● **DATA FOR THE TASK**:

——

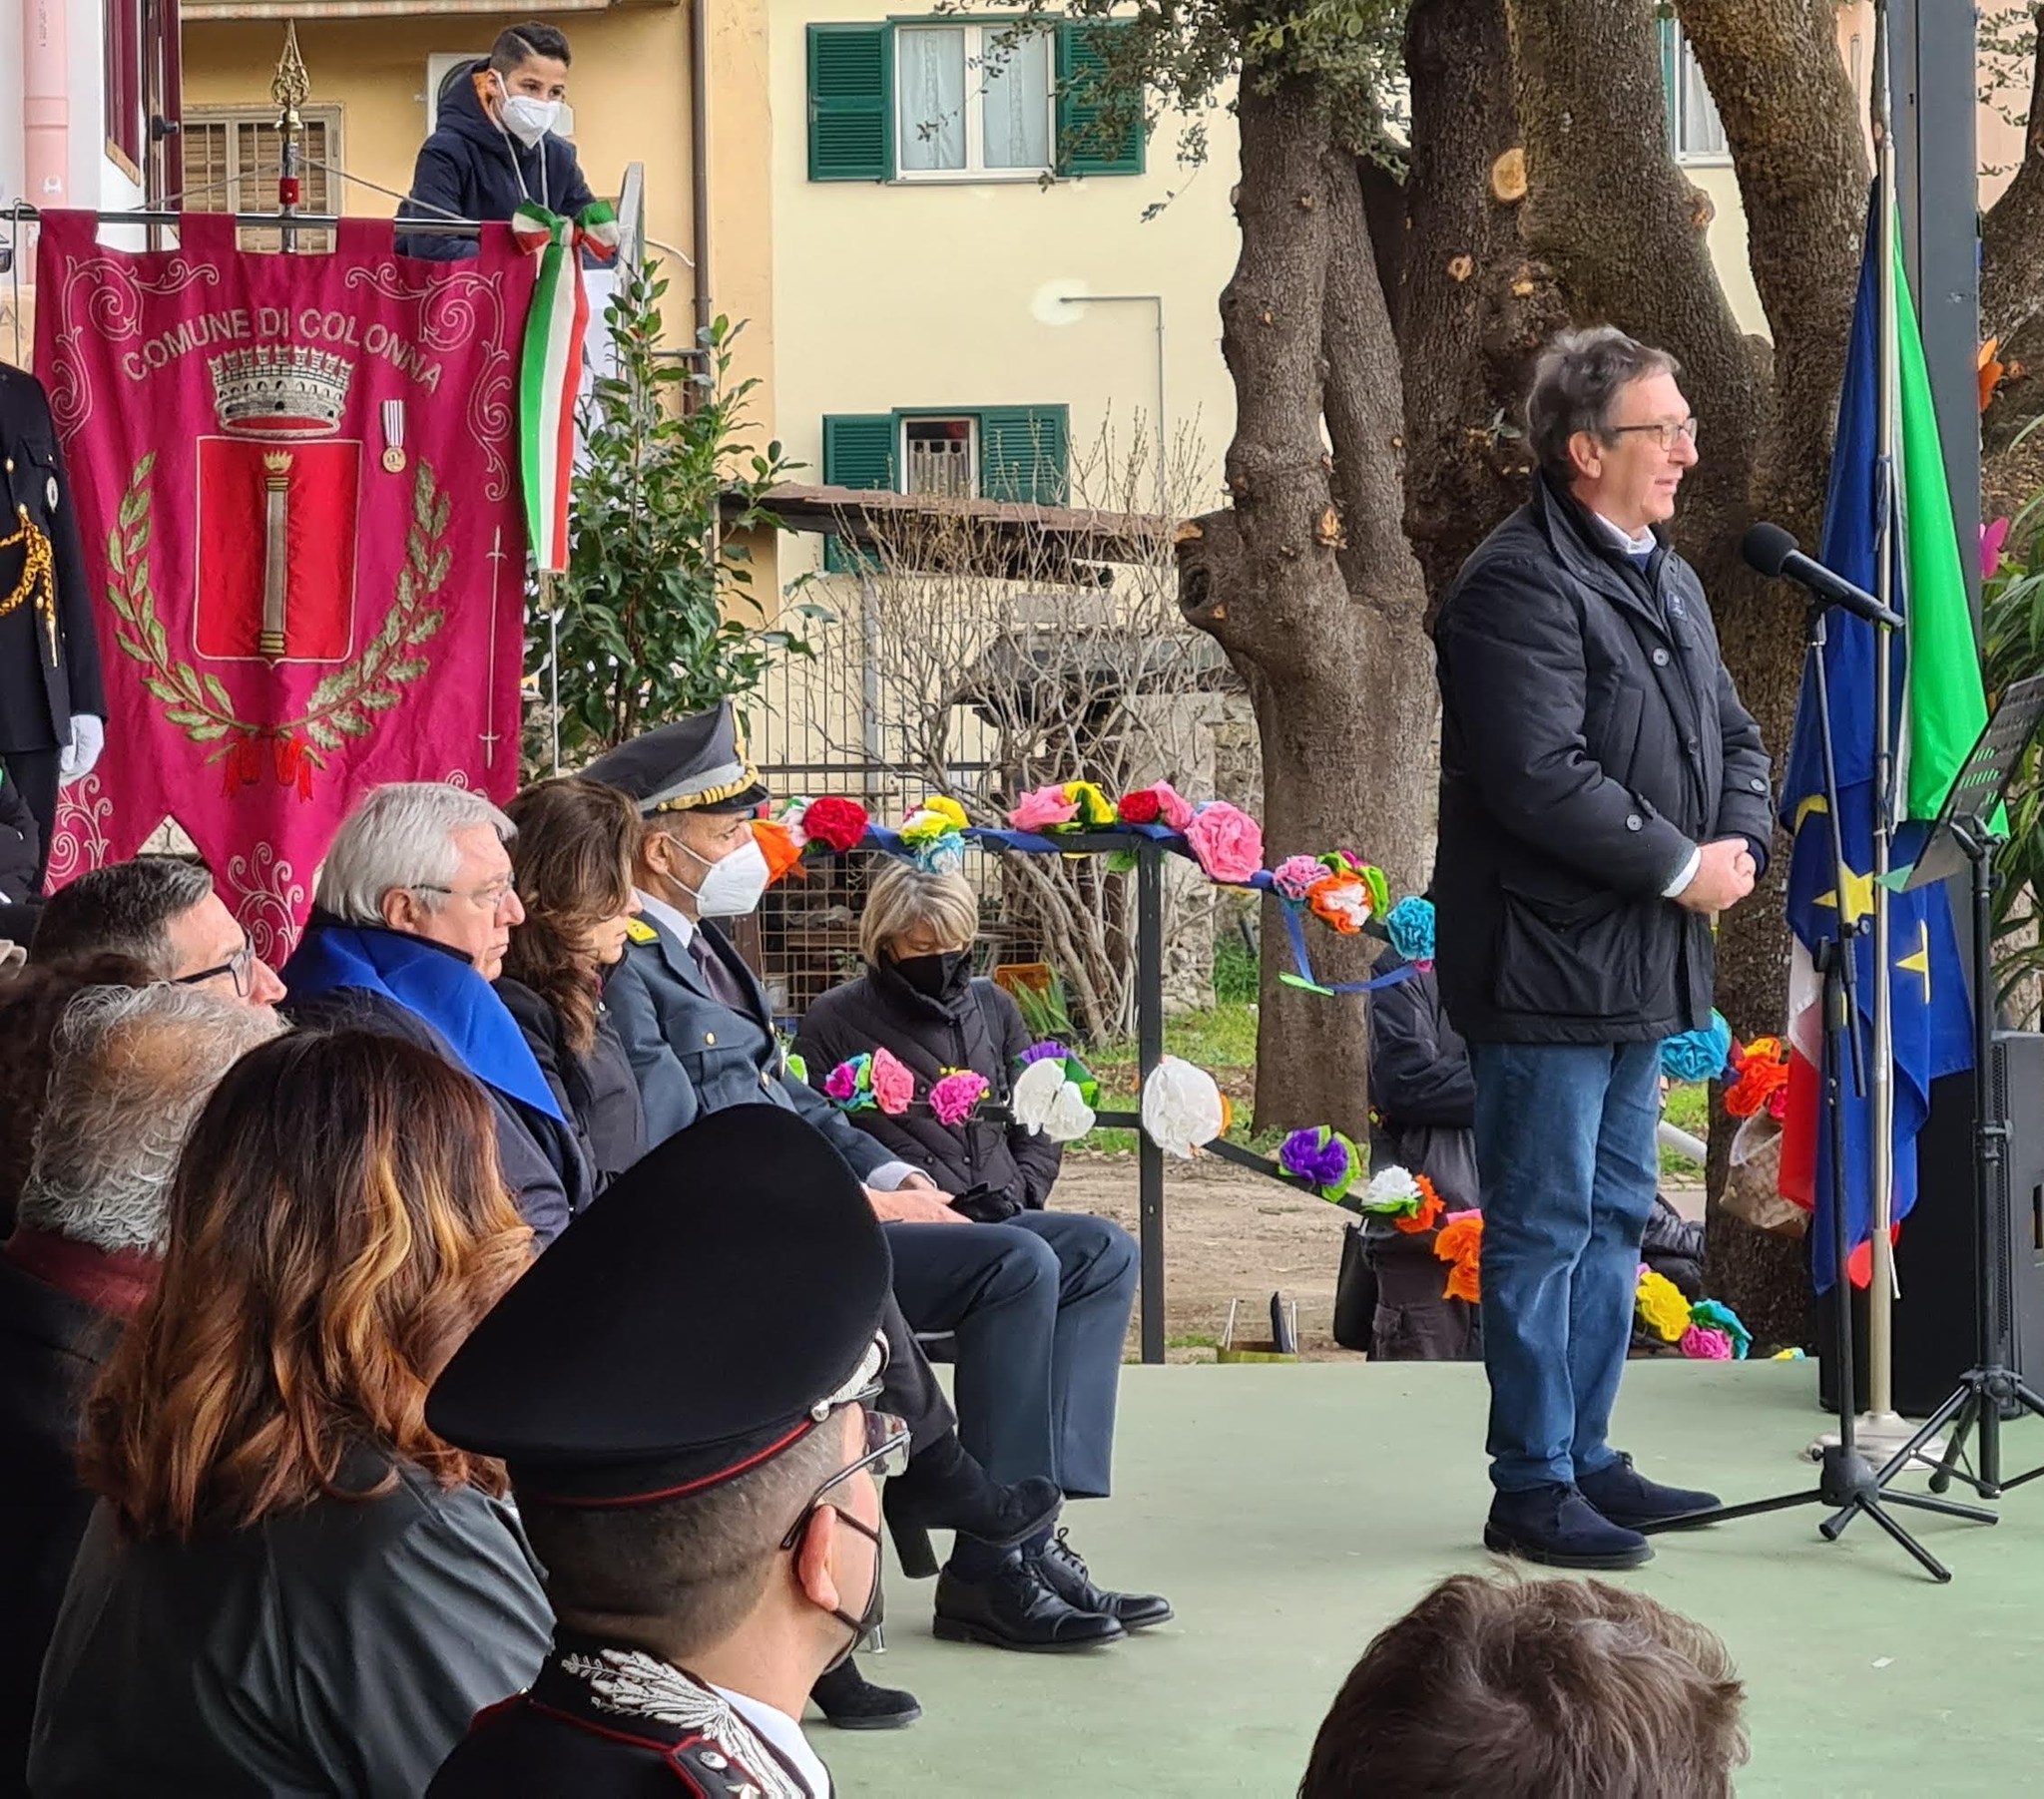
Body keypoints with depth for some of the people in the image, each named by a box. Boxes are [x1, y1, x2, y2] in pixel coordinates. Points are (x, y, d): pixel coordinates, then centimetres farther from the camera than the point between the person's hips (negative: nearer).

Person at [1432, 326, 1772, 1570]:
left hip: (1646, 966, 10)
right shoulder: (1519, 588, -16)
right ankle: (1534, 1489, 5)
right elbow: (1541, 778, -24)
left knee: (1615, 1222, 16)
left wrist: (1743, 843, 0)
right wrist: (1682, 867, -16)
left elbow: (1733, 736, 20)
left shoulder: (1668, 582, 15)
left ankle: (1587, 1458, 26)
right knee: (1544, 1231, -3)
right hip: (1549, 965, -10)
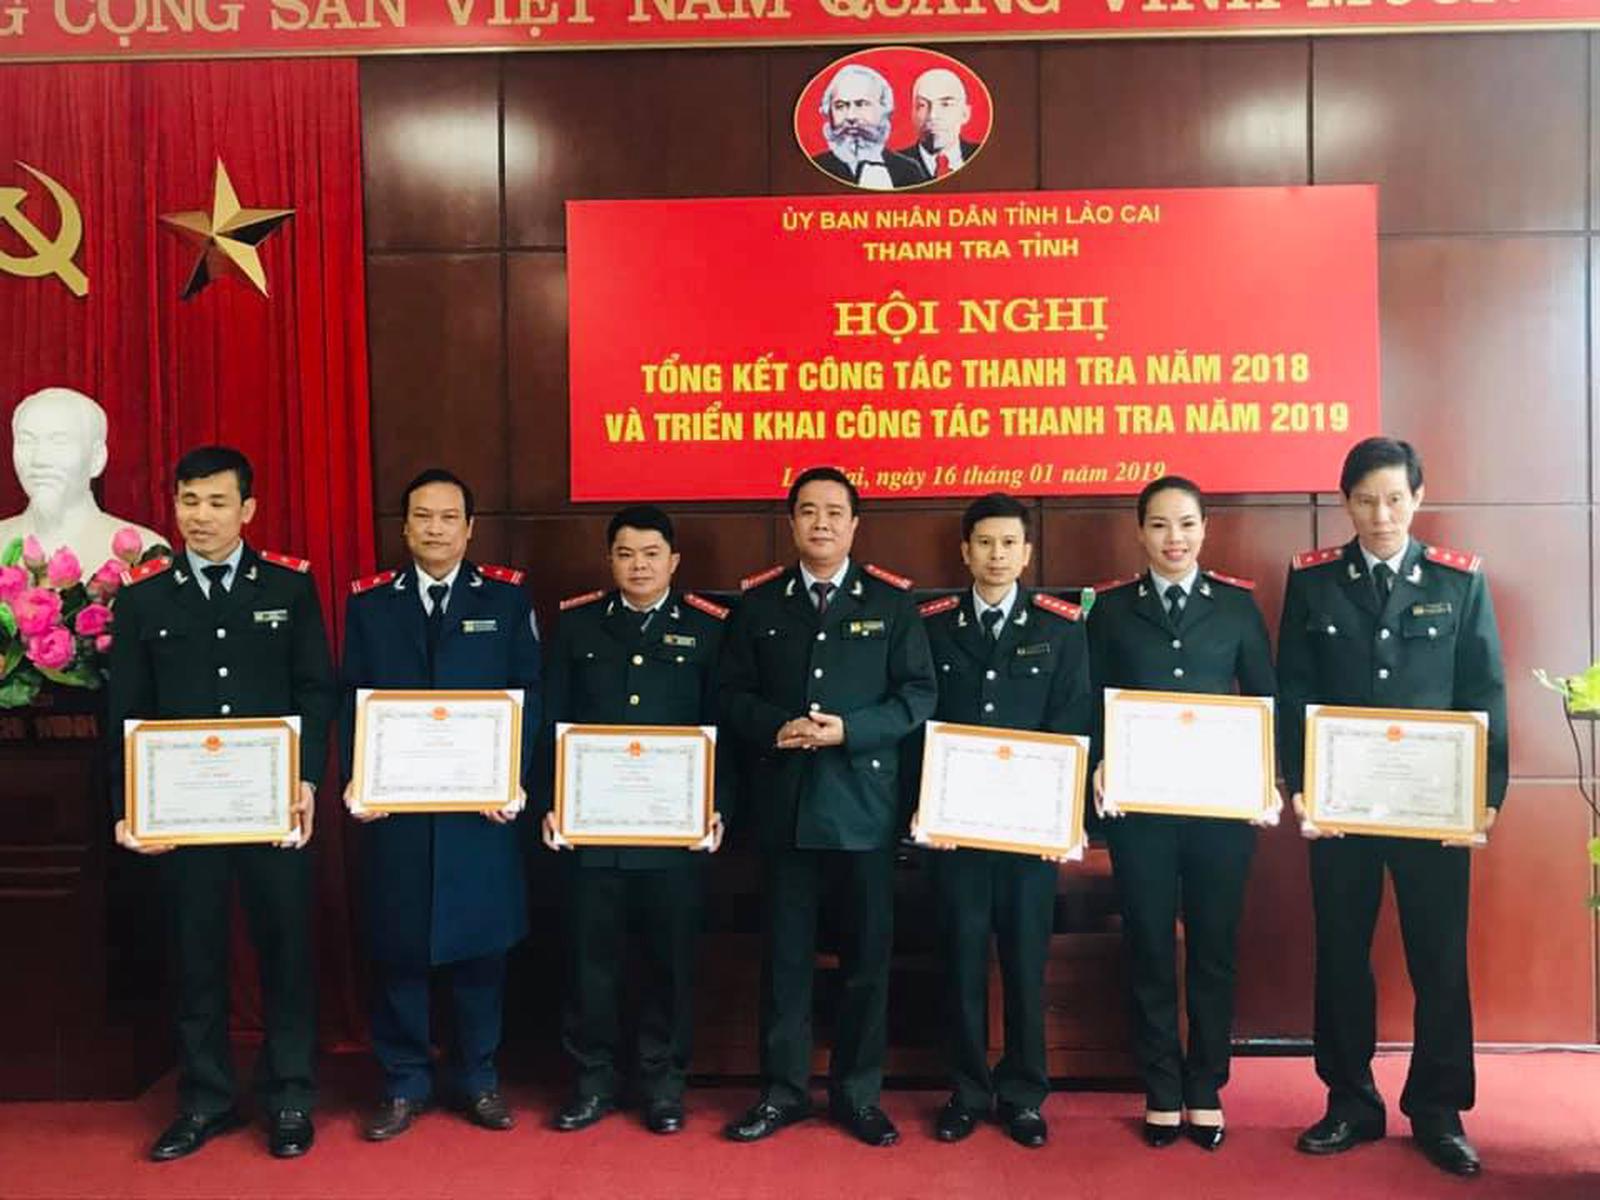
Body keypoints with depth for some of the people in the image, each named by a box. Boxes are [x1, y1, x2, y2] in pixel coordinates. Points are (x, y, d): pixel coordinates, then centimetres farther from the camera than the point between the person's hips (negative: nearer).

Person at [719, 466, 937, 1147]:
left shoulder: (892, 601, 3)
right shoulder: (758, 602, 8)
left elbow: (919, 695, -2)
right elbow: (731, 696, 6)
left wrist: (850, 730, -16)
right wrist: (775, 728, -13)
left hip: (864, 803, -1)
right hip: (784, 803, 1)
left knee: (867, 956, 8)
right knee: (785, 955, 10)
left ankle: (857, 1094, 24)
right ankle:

——

Leave out the pictures and reproduce the rest of the listing exactly.

● **EXPECTED ANSWER**:
Body keypoints with depth for some of the people in the image, each named by a box. Boxes are [x1, y1, x2, y2] in pixel coordinates. Points are (x, y, d): pixel coordinates, then centimetres farther from the camera than the point between the person's hips (negative: nearer).

Person at [1432, 326, 1772, 1570]:
left hip: (1646, 966, 10)
right shoulder: (1519, 588, -16)
right ankle: (1534, 1489, 5)
right elbow: (1541, 778, -24)
left knee: (1615, 1222, 16)
left wrist: (1743, 843, 0)
right wrist: (1682, 867, -16)
left elbow: (1733, 736, 20)
left shoulder: (1668, 582, 15)
left ankle: (1587, 1458, 26)
right knee: (1544, 1231, -3)
right hip: (1549, 965, -10)
Body keypoints with depth for some of the people in the image, each named by a box. Boxes are [x1, y1, x2, y2] in pixel coordinates. Points are (x, y, d): pixel coordinates, then centimetres farther from the camera than the point between the person's hips (negative: nearer).

Person at [719, 466, 937, 1147]:
left shoulder: (892, 601, 3)
right shoulder: (758, 602, 8)
left elbow: (919, 695, -2)
right elbow: (731, 696, 6)
left wrist: (850, 730, -16)
right wrist: (775, 728, -13)
left hip: (864, 803, -1)
right hip: (784, 803, 1)
left knee: (867, 956, 8)
right knee: (785, 955, 10)
left ankle: (857, 1094, 24)
right ankle:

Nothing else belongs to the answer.